[Dataset entries]
▽
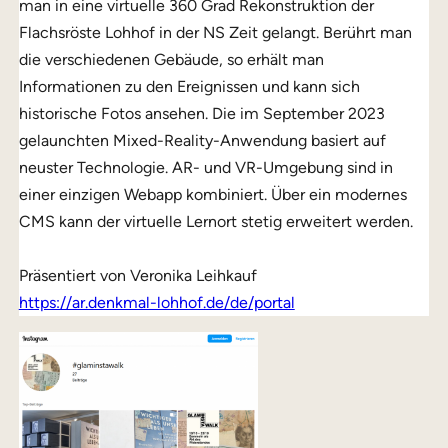
man in eine virtuelle 360 Grad Rekonstruktion der
Flachsröste Lohhof in der NS Zeit gelangt. Berührt man
die verschiedenen Gebäude, so erhält man
Informationen zu den Ereignissen und kann sich
historische Fotos ansehen. Die im September 2023
gelaunchten Mixed-Reality-Anwendung basiert auf
neuster Technologie. AR- und VR-Umgebung sind in
einer einzigen Webapp kombiniert. Über ein modernes
CMS kann der virtuelle Lernort stetig erweitert werden.
Präsentiert von Veronika Leihkauf
https://ar.denkmal-lohhof.de/de/portal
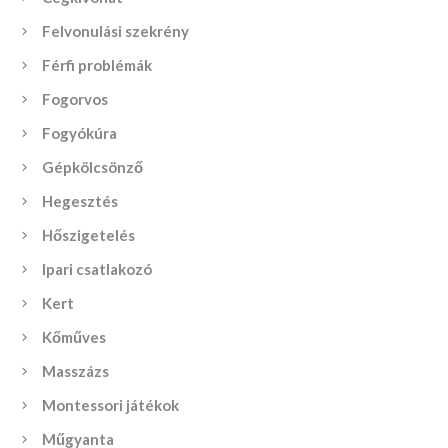
Felvonulási szekrény
Férfi problémák
Fogorvos
Fogyókúra
Gépkölcsönző
Hegesztés
Hőszigetelés
Ipari csatlakozó
Kert
Kőműves
Masszázs
Montessori játékok
Műgyanta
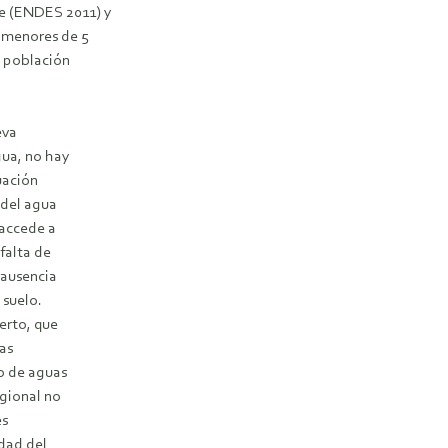
e (ENDES 2011) y
s menores de 5
a población
eva
gua, no hay
uación
 del agua
 accede a
falta de
 ausencia
 suelo.
erto, que
as
to de aguas
egional no
es
idad del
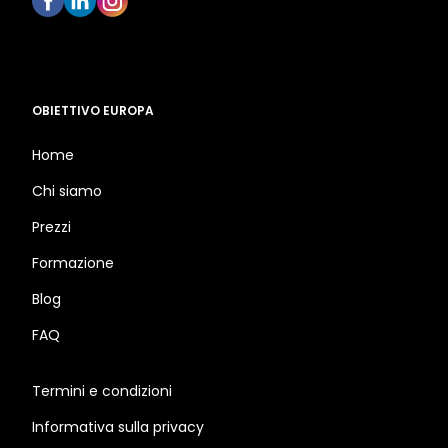
OBIETTIVO EUROPA
Home
Chi siamo
Prezzi
Formazione
Blog
FAQ
Termini e condizioni
Informativa sulla privacy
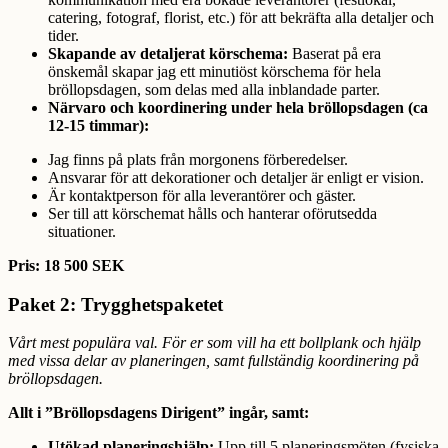
catering, fotograf, florist, etc.) för att bekräfta alla detaljer och
tider.
Skapande av detaljerat körschema:
Baserat på era
önskemål skapar jag ett minutiöst körschema för hela
bröllopsdagen, som delas med alla inblandade parter.
Närvaro och koordinering under hela bröllopsdagen (ca
12-15 timmar):
Jag finns på plats från morgonens förberedelser.
Ansvarar för att dekorationer och detaljer är enligt er vision.
Är kontaktperson för alla leverantörer och gäster.
Ser till att körschemat hålls och hanterar oförutsedda
situationer.
Pris: 18 500 SEK
Paket 2: Trygghetspaketet
Vårt mest populära val. För er som vill ha ett bollplank och hjälp
med vissa delar av planeringen, samt fullständig koordinering på
bröllopsdagen.
Allt i ”Bröllopsdagens Dirigent” ingår, samt:
Utökad planeringshjälp:
Upp till 5 planeringsmöten (fysiska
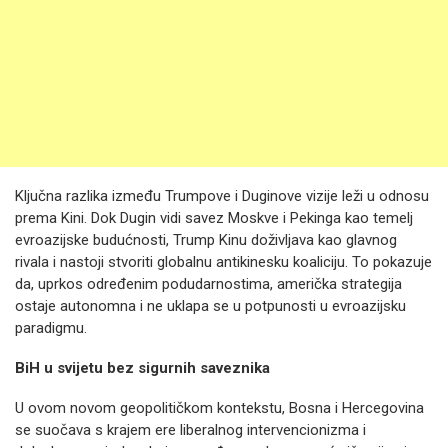
Ključna razlika između Trumpove i Duginove vizije leži u odnosu
prema Kini. Dok Dugin vidi savez Moskve i Pekinga kao temelj
evroazijske budućnosti, Trump Kinu doživljava kao glavnog
rivala i nastoji stvoriti globalnu antikinesku koaliciju. To pokazuje
da, uprkos određenim podudarnostima, američka strategija
ostaje autonomna i ne uklapa se u potpunosti u evroazijsku
paradigmu.
BiH u svijetu bez sigurnih saveznika
U ovom novom geopolitičkom kontekstu, Bosna i Hercegovina
se suočava s krajem ere liberalnog intervencionizma i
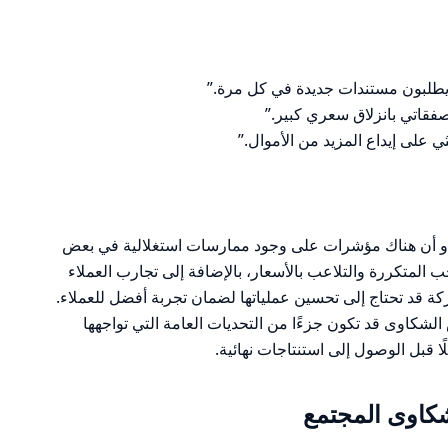
 يطلبون مستندات جديدة في كل مرة.”
على إيداع المزيد من الأموال.”
يبدو أن هناك مؤشرات على وجود ممارسات استغلالية في بعض
Mone. مشاكل السحب المتكررة والتلاعب بالأسعار، بالإضافة إلى تجارب العملاء
كة قد تحتاج إلى تحسين عملياتها لضمان تجربة أفضل للعملاء.
الشكاوى قد تكون جزءًا من التحديات العامة التي تواجهها
 قبل الوصول إلى استنتاجات نهائية.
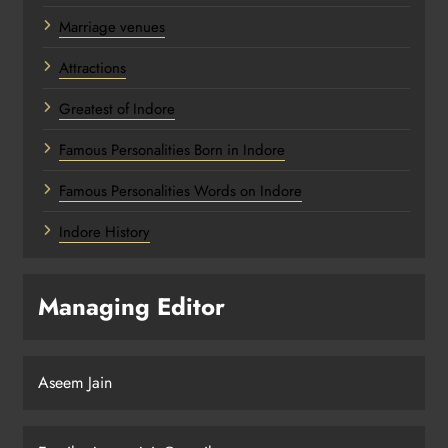
Marriage venues
Attractions
Greatest of Indore
Famous Personalities Born in Indore
Famous Personalities Words on Indore
Indore History
Managing Editor
Aseem Jain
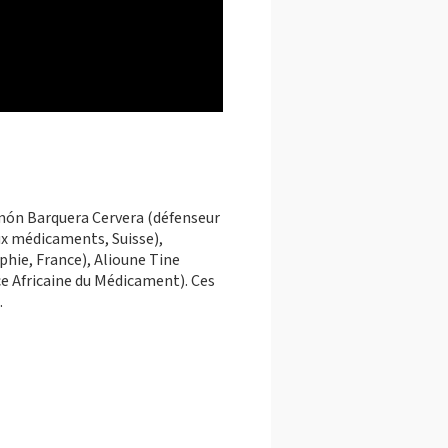
imón Barquera Cervera (défenseur
aux médicaments, Suisse),
phie, France), Alioune Tine
nce Africaine du Médicament). Ces
.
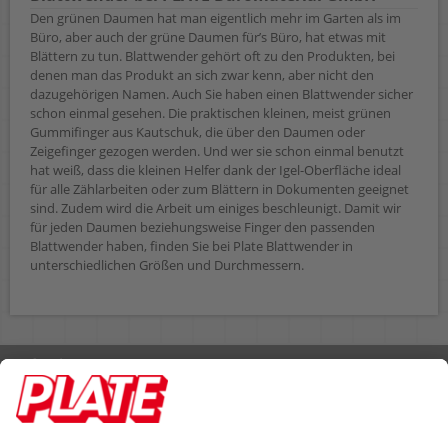
Den grünen Daumen hat man eigentlich mehr im Garten als im
Büro, aber auch der grüne Daumen für’s Büro, hat etwas mit
Blättern zu tun. Blattwender gehört oft zu den Produkten, bei
denen man das Produkt an sich zwar kenn, aber nicht den
dazugehörigen Namen. Auch Sie haben einen Blattwender sicher
schon einmal gesehen. Die praktischen kleinen, meist grünen
Gummifinger aus Kautschuk, die über den Daumen oder
Zeigefinger gezogen werden. Und wer sie schon einmal benutzt
hat weiß, dass die kleinen Helfer dank der Igel-Oberfläche ideal
für alle Zählarbeiten oder zum Blättern in Dokumenten geeignet
sind. Zudem wird die Arbeit um einiges beschleunigt. Damit wir
für jeden Daumen beziehungsweise Finger den passenden
Blattwender haben, finden Sie bei Plate Blattwender in
unterschiedlichen Größen und Durchmessern.
Rufen Sie uns an 04298 401-0
Lieferbedingungen
Impressum
Kontakt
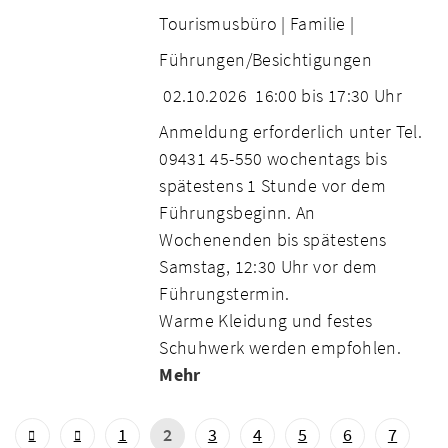
Tourismusbüro |
Familie |
Führungen/Besichtigungen
02.10.2026
16:00 bis 17:30 Uhr
Anmeldung erforderlich unter Tel.
09431 45-550 wochentags bis
spätestens 1 Stunde vor dem
Führungsbeginn. An
Wochenenden bis spätestens
Samstag, 12:30 Uhr vor dem
Führungstermin.
Warme Kleidung und festes
Schuhwerk werden empfohlen.
Mehr
1
2
3
4
5
6
7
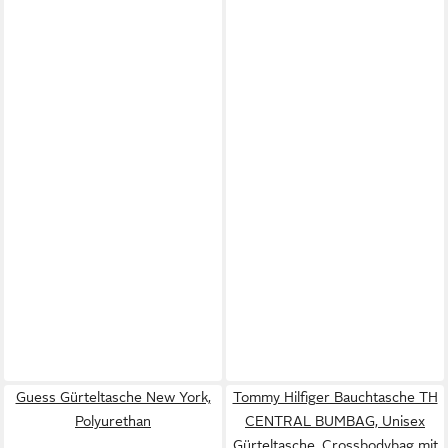
Guess Gürteltasche New York,
Tommy Hilfiger Bauchtasche TH
Polyurethan
CENTRAL BUMBAG, Unisex
Gürteltasche, Crossbodybag mit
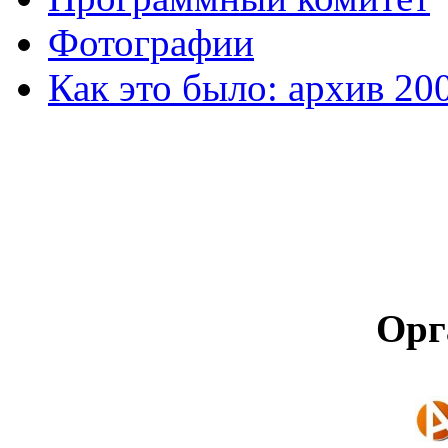
Фотографии
Как это было: архив 20
Орг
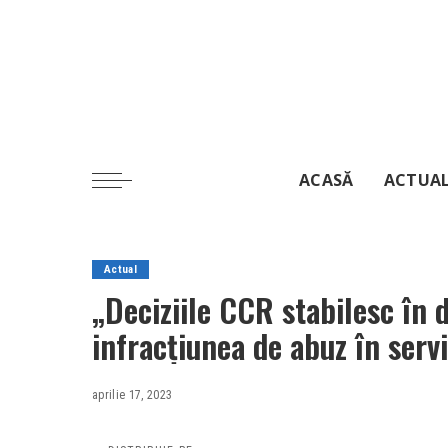
ACASĂ
ACTUA
Actual
„Deciziile CCR stabilesc în d
infracțiunea de abuz în servi
dacă n-are un prag”
aprilie 17, 2023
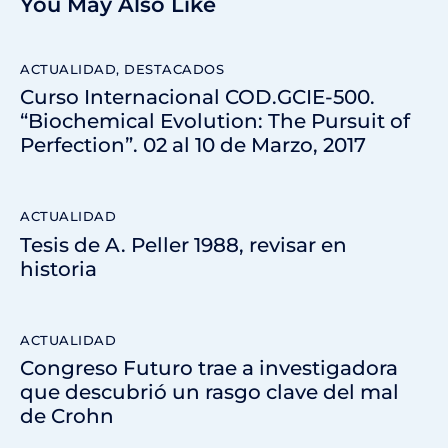
You May Also Like
ACTUALIDAD
,
DESTACADOS
Curso Internacional COD.GCIE-500.
“Biochemical Evolution: The Pursuit of
Perfection”. 02 al 10 de Marzo, 2017
ACTUALIDAD
Tesis de A. Peller 1988, revisar en
historia
ACTUALIDAD
Congreso Futuro trae a investigadora
que descubrió un rasgo clave del mal
de Crohn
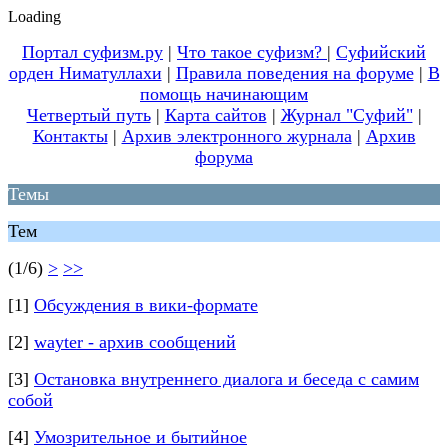
Loading
Портал суфизм.ру
|
Что такое суфизм?
|
Суфийский
орден Ниматуллахи
|
Правила поведения на форуме
|
В
помощь начинающим
Четвертый путь
|
Карта сайтов
|
Журнал "Суфий"
|
Контакты
|
Архив электронного журнала
|
Архив
форума
Темы
Тем
(1/6)
>
>>
[1]
Обсуждения в вики-формате
[2]
wayter - архив сообщений
[3]
Остановка внутреннего диалога и беседа с самим
собой
[4]
Умозрительное и бытийное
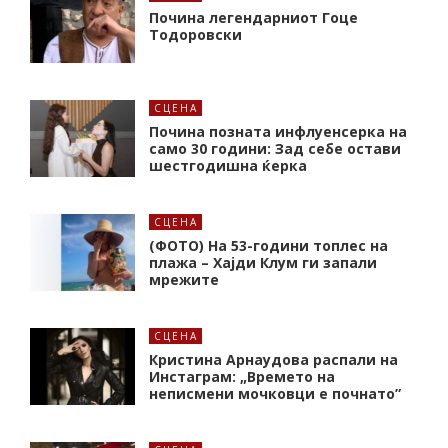
Почина легендарниот Гоце
Тодоровски
СЦЕНА
Почина позната инфлуенсерка на
само 30 години: Зад себе остави
шестгодишна ќерка
СЦЕНА
(ФОТО) На 53-години топлес на
плажа – Хајди Клум ги запали
мрежите
СЦЕНА
Кристина Арнаудова распали на
Инстаграм: „Времето на
неписмени мочковци е почнато”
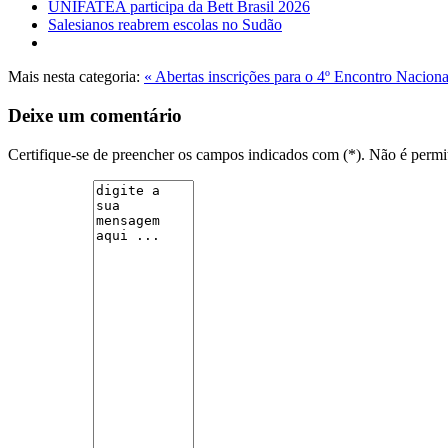
UNIFATEA participa da Bett Brasil 2026
Salesianos reabrem escolas no Sudão
Mais nesta categoria:
« Abertas inscrições para o 4º Encontro Nacion
Deixe um comentário
Certifique-se de preencher os campos indicados com (*). Não é per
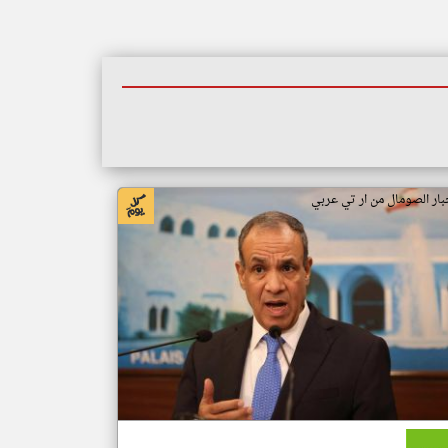
بار الصومال من ار تي عربي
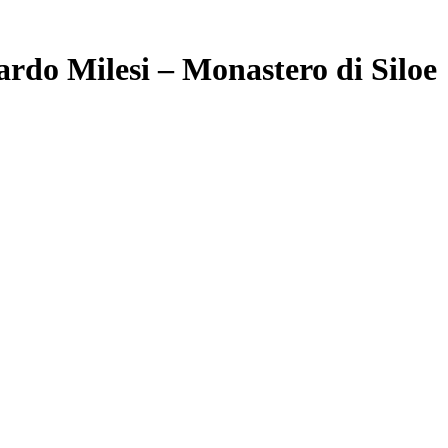
ardo Milesi – Monastero di Siloe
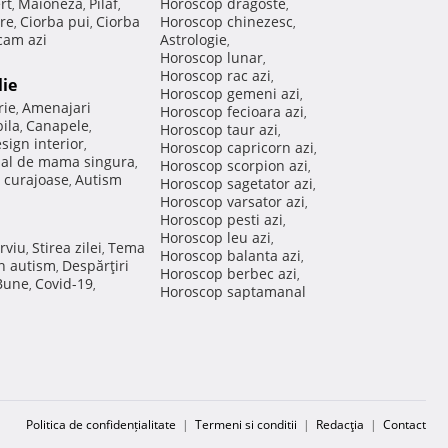
rt
Maioneza
Pilaf
Horoscop dragoste
,
,
,
,
re
Ciorba pui
Ciorba
Horoscop chinezesc
,
,
,
am azi
Astrologie
,
Horoscop lunar
,
Horoscop rac azi
,
lie
Horoscop gemeni azi
,
rie
Amenajari
,
Horoscop fecioara azi
,
ila
Canapele
,
,
Horoscop taur azi
,
sign interior
,
Horoscop capricorn azi
,
nal de mama singura
,
Horoscop scorpion azi
,
 curajoase
Autism
,
Horoscop sagetator azi
,
Horoscop varsator azi
,
Horoscop pesti azi
,
Horoscop leu azi
,
rviu
Stirea zilei
Tema
,
,
Horoscop balanta azi
,
in autism
Despărţiri
,
Horoscop berbec azi
,
 Bune
Covid-19
,
,
Horoscop saptamanal
Politica de confidențialitate
|
Termeni si conditii
|
Redacţia
|
Contact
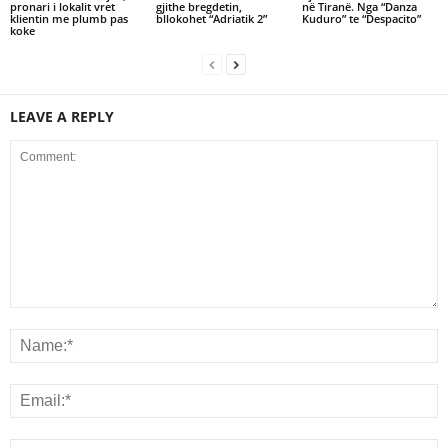
pronari i lokalit vret
gjithe bregdetin,
në Tiranë. Nga “Danza
klientin me plumb pas
bllokohet “Adriatik 2”
Kuduro” te “Despacito”
koke
LEAVE A REPLY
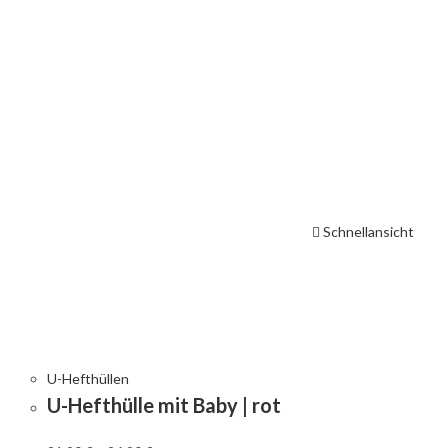
Schnellansicht
U-Hefthüllen
U-Hefthülle mit Baby | rot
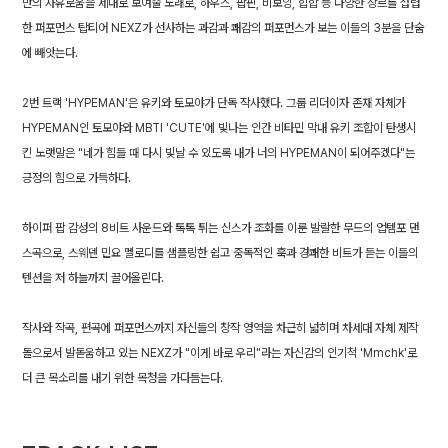
만의 자유로움을 제대로 보여줄 노래로, 하우스, 팝핀, 비보잉, 힙합 등 다양한 장르를 섭렵
한 퍼포먼스 탑티어 NEXZ가 선사하는 과감과 쾌감의 퍼포먼스가 보는 이들의 3분을 단숨
에 빼앗는다.
2번 트랙 'HYPEMAN'은 유키와 토모야가 단독 작사했다. 그룹 리더이자 존재 자체가
HYPEMAN인 토모야와 MBTI 'CUTE'에 빛나는 인간 비타민 막내 유키 조합이 탄생시
킨 노랫말은 "네가 힘들 때 다시 빛날 수 있도록 내가 너의 HYPEMAN이 되어주겠다"는
긍정의 힘으로 가득하다.
하이퍼 팝 감성의 8비트 사운드와 톡톡 튀는 신스가 조화를 이룬 발랄한 무드의 업템포 댄
스곡으로, 스웨덴 민요 멜로디를 샘플링한 쉽고 중독적인 훅과 경쾌한 비트가 듣는 이들의
텐션을 저 하늘까지 끌어올린다.
작사와 작곡, 편곡에 퍼포먼스까지 자신들의 창작 영역을 차근히 넓히며 차세대 자체 제작
돌으로서 발돋움하고 있는 NEXZ가 "이게 바로 우리"라는 자신감의 인기척 'Mmchk'로
더 큰 목소리를 내기 위한 목청을 가다듬는다.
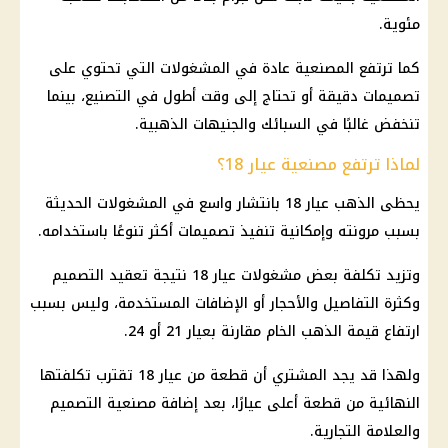
مئوية.
كما ترتفع المصنعية عادة في المشغولات التي تحتوي على
تصميمات دقيقة أو تحتاج إلى وقت أطول في التصنيع، بينما
تنخفض غالبًا في السبائك والجنيهات الذهبية.
لماذا ترتفع مصنعية عيار 18؟
يحظى الذهب عيار 18 بانتشار واسع في المشغولات الحديثة
بسبب مرونته وإمكانية تنفيذ تصميمات أكثر تنوعًا باستخدامه.
وتزيد تكلفة بعض مشغولات
عيار 18
نتيجة تعقيد التصميم
وكثرة التفاصيل والأحجار أو الإضافات المستخدمة، وليس بسبب
ارتفاع قيمة
الذهب
الخام مقارنة بعيار 21 أو 24.
ولهذا قد يجد المشتري أن قطعة من
عيار 18
تقترب تكلفتها
النهائية من قطعة أعلى عيارًا، بعد إضافة مصنعية التصميم
والعلامة التجارية.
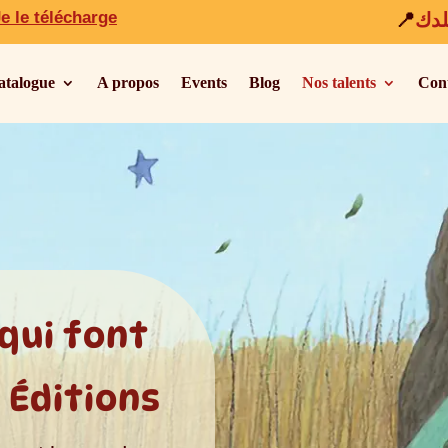
e le télécharge
لدك
atalogue
A propos
Events
Blog
Nos talents
Con
qui font
 Éditions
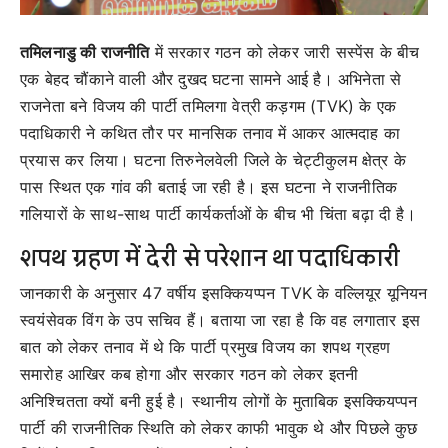
तमिलनाडु की राजनीति
में सरकार गठन को लेकर जारी सस्पेंस के बीच
एक बेहद चौंकाने वाली और दुखद घटना सामने आई है। अभिनेता से
राजनेता बने विजय की पार्टी तमिलगा वेत्री कड़गम (TVK) के एक
पदाधिकारी ने कथित तौर पर मानसिक तनाव में आकर आत्मदाह का
प्रयास कर लिया। घटना तिरुनेलवेली जिले के चेट्टीकुलम क्षेत्र के
पास स्थित एक गांव की बताई जा रही है। इस घटना ने राजनीतिक
गलियारों के साथ-साथ पार्टी कार्यकर्ताओं के बीच भी चिंता बढ़ा दी है।
शपथ ग्रहण में देरी से परेशान था पदाधिकारी
जानकारी के अनुसार 47 वर्षीय इसक्कियप्पन TVK के वल्लियूर यूनियन
स्वयंसेवक विंग के उप सचिव हैं। बताया जा रहा है कि वह लगातार इस
बात को लेकर तनाव में थे कि पार्टी प्रमुख विजय का शपथ ग्रहण
समारोह आखिर कब होगा और सरकार गठन को लेकर इतनी
अनिश्चितता क्यों बनी हुई है। स्थानीय लोगों के मुताबिक इसक्कियप्पन
पार्टी की राजनीतिक स्थिति को लेकर काफी भावुक थे और पिछले कुछ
△
### What to work on
Above are the records. Copy only the lines from the one with "në Tiranë. Nga" through the one with "긍정의 힘으로 가득하다.", exactly, with no pictures.

### Exercise output
në Tiranë. Nga “Danza
klientin me plumb pas
bllokohet “Adriatik 2”
Kuduro” te “Despacito”
koke
LEAVE A REPLY
Schnellansicht
U-Hefthüllen
U-Hefthülle mit Baby | rot
만의 자유로움을 제대로 보여줄 노래로, 하우스, 팝핀, 비보잉, 힙합 등 다양한 장르를 섭렵
한 퍼포먼스 탑티어 NEXZ가 선사하는 과감과 쾌감의 퍼포먼스가 보는 이들의 3분을 단숨
에 빼앗는다.
2번 트랙 'HYPEMAN'은 유키와 토모야가 단독 작사했다. 그룹 리더이자 존재 자체가
HYPEMAN인 토모야와 MBTI 'CUTE'에 빛나는 인간 비타민 막내 유키 조합이 탄생시
킨 노랫말은 "네가 힘들 때 다시 빛날 수 있도록 내가 너의 HYPEMAN이 되어주겠다"는
긍정의 힘으로 가득하다.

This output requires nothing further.